Der dritte Indikator reagiert auf sinkende Werte des Proteins Albumin mit einer Grünfärbung und kann so auf Leber- und Nierenschäden hindeuten.

Die Hauptaufgabe des Albumins ist die Aufrechterhaltung des so genannten kolloidosmotischen Drucks, der die Flüssigkeitsverteilung im Körper bestimmt. Sinkt dieser Druck, strömt Flüssigkeit aus den Gefäßen in den Raum zwischen den Zellen.
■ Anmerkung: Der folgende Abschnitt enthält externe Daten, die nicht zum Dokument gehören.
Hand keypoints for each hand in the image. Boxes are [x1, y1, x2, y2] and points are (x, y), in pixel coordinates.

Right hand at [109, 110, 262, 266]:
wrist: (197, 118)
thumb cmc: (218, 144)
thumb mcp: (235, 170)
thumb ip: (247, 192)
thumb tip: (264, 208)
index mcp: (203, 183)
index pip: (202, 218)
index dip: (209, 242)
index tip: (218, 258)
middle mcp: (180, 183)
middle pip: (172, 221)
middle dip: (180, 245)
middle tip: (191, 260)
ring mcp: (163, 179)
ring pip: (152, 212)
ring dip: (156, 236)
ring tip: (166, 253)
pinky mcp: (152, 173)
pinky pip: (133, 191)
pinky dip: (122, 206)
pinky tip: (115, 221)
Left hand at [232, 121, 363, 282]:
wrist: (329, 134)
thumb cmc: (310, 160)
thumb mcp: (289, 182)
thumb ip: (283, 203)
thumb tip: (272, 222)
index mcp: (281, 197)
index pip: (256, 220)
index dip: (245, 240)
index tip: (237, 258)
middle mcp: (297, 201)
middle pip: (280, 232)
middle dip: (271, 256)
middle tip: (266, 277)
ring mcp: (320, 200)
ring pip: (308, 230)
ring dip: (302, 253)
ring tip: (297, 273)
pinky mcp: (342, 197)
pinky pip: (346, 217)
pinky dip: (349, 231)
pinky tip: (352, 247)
Der Albuminwert ist deshalb ein wichtiger Indikator bei Leber- und Nierenerkrankungen, akuten und chronischen Entzündungen, aber auch in der Bewertung von Tumoren.

App zur Bewertung der Tattoo-Farbe

Um die Umfärbungen der Tätowierung tatsächlich deuten zu können, entwickelten die ForscherInnen gleichzeitig mit der neuen Tattoo-Tinte eine Smartphone-App, welche die Farbausschläge in Zahlenwerte verwandelt. Diese Tattoo-Sensoren könnten beispielsweise bei chronisch kranken PatientInnen zur dauerhaften Überwachung einiger Gesundheitsparameter beitragen. Weitere Indikatortinten könnten die Anwendungen in Zukunft ausweiten. So könnten die Tinten beispielsweise  bestimmte Elektrolyte, Krankheitskeime oder den Dehydrierungszustand von PatientInnen messen. Bis jetzt wurde die Tinte jedoch ausschließlich bei Tieren getestet.

Ob die High Tech Tätowierung auch beim Menschen funktioniert und sowohl zuverlässig als auch verträglich ist, müssen weitere Studien erst noch zeigen.